▶ **DIRECTIONS**
With the pictures removed, reproduce exactly the lines from the one that contains "Gravurschild" through the last line of the entries below.

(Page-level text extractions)
- Opening Delimiter -
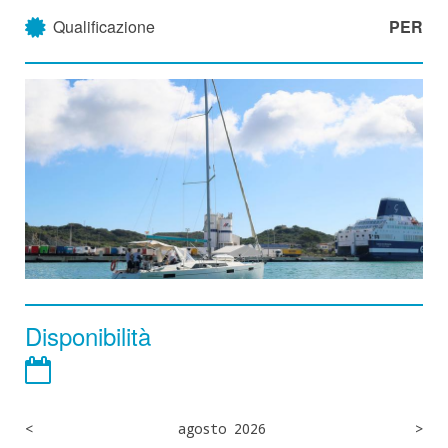
Qualificazione
PER
Disponibilità
<
agosto 2026
>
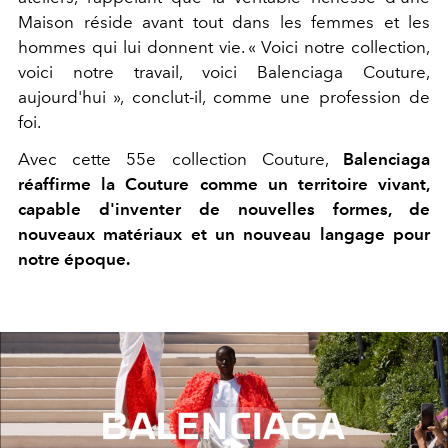
Maison réside avant tout dans les femmes et les
hommes qui lui donnent vie. « Voici notre collection,
voici notre travail, voici Balenciaga Couture,
aujourd'hui », conclut-il, comme une profession de
foi.
Avec cette 55e collection Couture,
Balenciaga
réaffirme la Couture comme un territoire vivant,
capable d'inventer de nouvelles formes, de
nouveaux matériaux et un nouveau langage pour
notre époque.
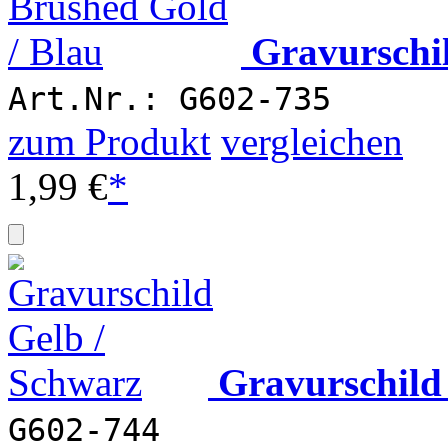
Gravurschi
Art.Nr.: G602-735
zum Produkt
vergleichen
1,99 €
*
Gravurschild
G602-744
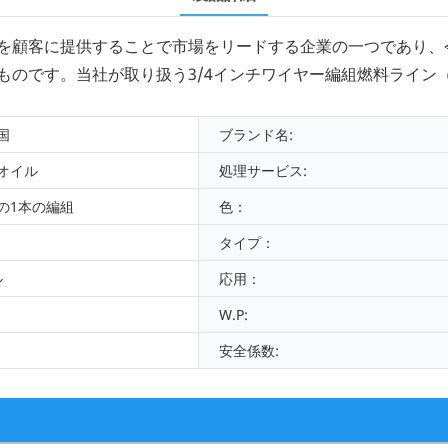
を顧客に提供することで市場をリードする企業の一つであり、
ものです。当社が取り扱う3/4インチワイヤー編組燃料ライン
国
ブランド名:
オイル
処理サービス:
の1本の編組
色：
タイプ：
ル
応用：
W.P:
安全係数:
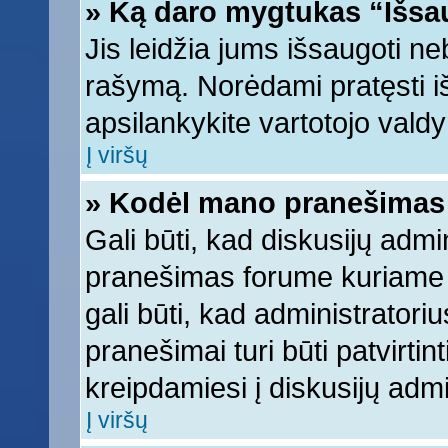
» Ką daro mygtukas “Išsa
Jis leidžia jums išsaugoti ne
rašymą. Norėdami pratęsti 
apsilankykite vartotojo vald
Į viršų
» Kodėl mano pranešimas t
Gali būti, kad diskusijų adm
pranešimas forume kuriame ra
gali būti, kad administratori
pranešimai turi būti patvirti
kreipdamiesi į diskusijų admi
Į viršų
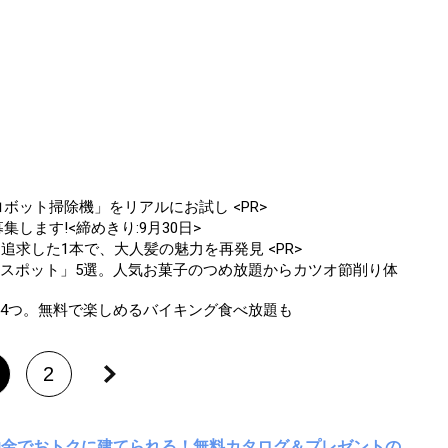
ボット掃除機」をリアルにお試し <PR>
します!<締めきり:9月30日>
追求した1本で、大人髪の魅力を再発見 <PR>
学スポット」5選。人気お菓子のつめ放題からカツオ節削り体
ト4つ。無料で楽しめるバイキング食べ放題も
2
助金でおトクに建てられる！無料カタログ＆プレゼントの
- Closing Delimiter -
▶ **ANSWER SECTION**
Gravurschild
G602-744
を顧客に提供することで市場をリードする企業の一つであり、
ものです。当社が取り扱う3/4インチワイヤー編組燃料ライン
国
ブランド名:
オイル
処理サービス:
の1本の編組
色：
タイプ：
ル
応用：
W.P:
安全係数:
» Ką daro mygtukas “Išsa
Jis leidžia jums išsaugoti ne
rašymą. Norėdami pratęsti 
apsilankykite vartotojo vald
Į viršų
» Kodėl mano pranešimas t
Gali būti, kad diskusijų adm
pranešimas forume kuriame ra
gali būti, kad administratori
pranešimai turi būti patvirti
kreipdamiesi į diskusijų admi
Į viršų
ボット掃除機」をリアルにお試し <PR>
します!<締めきり:9月30日>
追求した1本で、大人髪の魅力を再発見 <PR>
学スポット」5選。人気お菓子のつめ放題からカツオ節削り体
ト4つ。無料で楽しめるバイキング食べ放題も
2
助金でおトクに建てられる！無料カタログ＆プレゼントの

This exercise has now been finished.